(Selected extract)
In the years around Roe v. Wade, the organized reproductive rights movement was dominated by the National Organization for Women, the National Abortions Rights Action League, Planned Parenthood, and other groups led mostly by white women, with mostly white members. The movement largely focused on laws and policies that would allow women to gain control over their sexuality and fertility as a strategy for achieving full citizenship; most often this meant concentrating on matters involving contraception and abortion. As we will see, the subsequent course of reproductive rights ­activism p. 25has had to deal with the fact that the early movement was racially divided and that white women and women of color often defined the core issues differently.
(End Selected extract)
(Record excerpts)
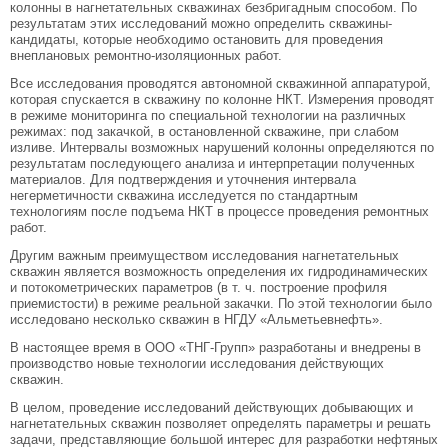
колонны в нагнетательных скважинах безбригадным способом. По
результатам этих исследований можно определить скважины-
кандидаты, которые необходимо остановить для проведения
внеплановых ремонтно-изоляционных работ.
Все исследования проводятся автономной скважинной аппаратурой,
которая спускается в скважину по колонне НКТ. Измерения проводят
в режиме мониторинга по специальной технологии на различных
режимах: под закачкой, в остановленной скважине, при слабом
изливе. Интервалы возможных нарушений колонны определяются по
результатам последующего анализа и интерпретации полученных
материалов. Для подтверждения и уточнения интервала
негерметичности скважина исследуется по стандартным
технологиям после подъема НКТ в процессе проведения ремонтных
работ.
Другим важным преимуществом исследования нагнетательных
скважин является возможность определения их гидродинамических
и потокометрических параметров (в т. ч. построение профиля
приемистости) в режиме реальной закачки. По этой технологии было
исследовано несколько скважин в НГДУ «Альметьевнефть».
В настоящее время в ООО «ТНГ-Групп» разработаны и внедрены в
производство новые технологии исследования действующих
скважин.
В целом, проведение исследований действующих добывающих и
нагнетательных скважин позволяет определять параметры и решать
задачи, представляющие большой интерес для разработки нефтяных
(End Record excerpts)
(Record excerpts)
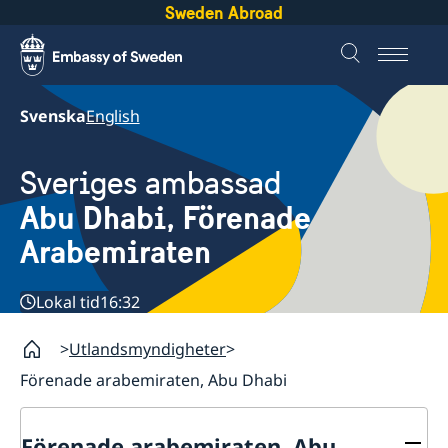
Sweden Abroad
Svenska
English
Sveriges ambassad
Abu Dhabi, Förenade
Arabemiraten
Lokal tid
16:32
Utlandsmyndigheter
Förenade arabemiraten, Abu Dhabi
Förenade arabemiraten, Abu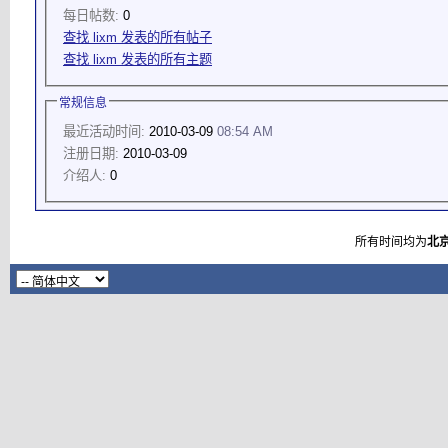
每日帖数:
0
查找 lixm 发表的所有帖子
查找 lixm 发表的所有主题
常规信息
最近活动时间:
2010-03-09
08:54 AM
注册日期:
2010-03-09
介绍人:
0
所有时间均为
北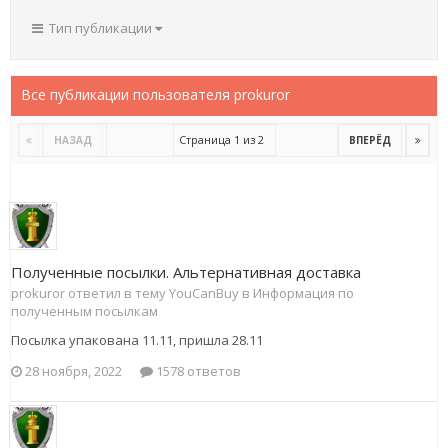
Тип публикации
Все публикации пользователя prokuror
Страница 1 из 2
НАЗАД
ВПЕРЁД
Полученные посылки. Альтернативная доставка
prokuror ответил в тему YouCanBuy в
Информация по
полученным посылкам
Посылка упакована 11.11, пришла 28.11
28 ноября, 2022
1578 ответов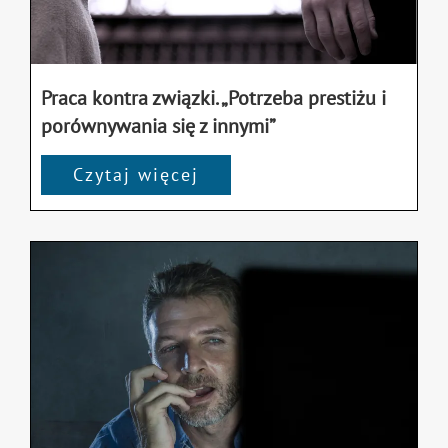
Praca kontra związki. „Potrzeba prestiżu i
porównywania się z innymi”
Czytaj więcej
(End Record excerpts)
(Record excerpts)
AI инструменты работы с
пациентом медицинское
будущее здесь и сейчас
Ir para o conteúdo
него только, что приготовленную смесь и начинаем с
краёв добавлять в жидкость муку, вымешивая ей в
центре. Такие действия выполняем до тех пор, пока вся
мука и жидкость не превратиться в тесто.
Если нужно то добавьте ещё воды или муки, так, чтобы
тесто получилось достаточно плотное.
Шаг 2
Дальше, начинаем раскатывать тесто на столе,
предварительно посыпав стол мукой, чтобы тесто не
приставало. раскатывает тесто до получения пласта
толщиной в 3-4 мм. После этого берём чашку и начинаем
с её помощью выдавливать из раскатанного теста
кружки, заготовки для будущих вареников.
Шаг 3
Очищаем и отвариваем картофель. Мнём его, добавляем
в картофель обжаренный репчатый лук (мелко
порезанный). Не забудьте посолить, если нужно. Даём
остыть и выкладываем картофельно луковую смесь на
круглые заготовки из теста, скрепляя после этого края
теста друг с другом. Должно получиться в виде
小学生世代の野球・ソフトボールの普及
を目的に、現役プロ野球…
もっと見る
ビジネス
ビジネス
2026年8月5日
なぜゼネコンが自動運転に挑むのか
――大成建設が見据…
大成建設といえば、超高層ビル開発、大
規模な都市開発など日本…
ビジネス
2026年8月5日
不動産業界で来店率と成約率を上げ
(End Record excerpts)
Exercise set:
1 - In the excerpt on the reproductive rights movement, which organizations dominated the organized movement in the years around Roe v. Wade?
2 - Pick up the excerpt on the reproductive rights movement after its final sentence and keep writing.

Answers to the problems:
1 - The National Organization for Women, the National Abortions Rights Action League, Planned Parenthood, and other groups led mostly by white women, with mostly white members.

2 -
Before Roe v. Wade, the women’s liberation movement used public “speak-outs,” public hearings, and lawsuits as forms of public education, demonstrating women’s determination in these forums and claiming their right to manage their fertility through abortion, when necessary. These forums also gave them an opportunity to draw on their own experiences to challenge the law and religious dicta. The willingness of women to speak in public before large audiences about such difficult and intimate issues was a sign of real change. Feminists spoke about and modeled the right of any female to tell her physician that she needed a prescription for birth control pills, becoming pioneers of patient-directed medical care. Near the end of the criminal era, feminists in Chicago, for example, organized highly successful, secret abortion counseling and referral networks and safe abortion services. These served as a model for groups in other parts of the country.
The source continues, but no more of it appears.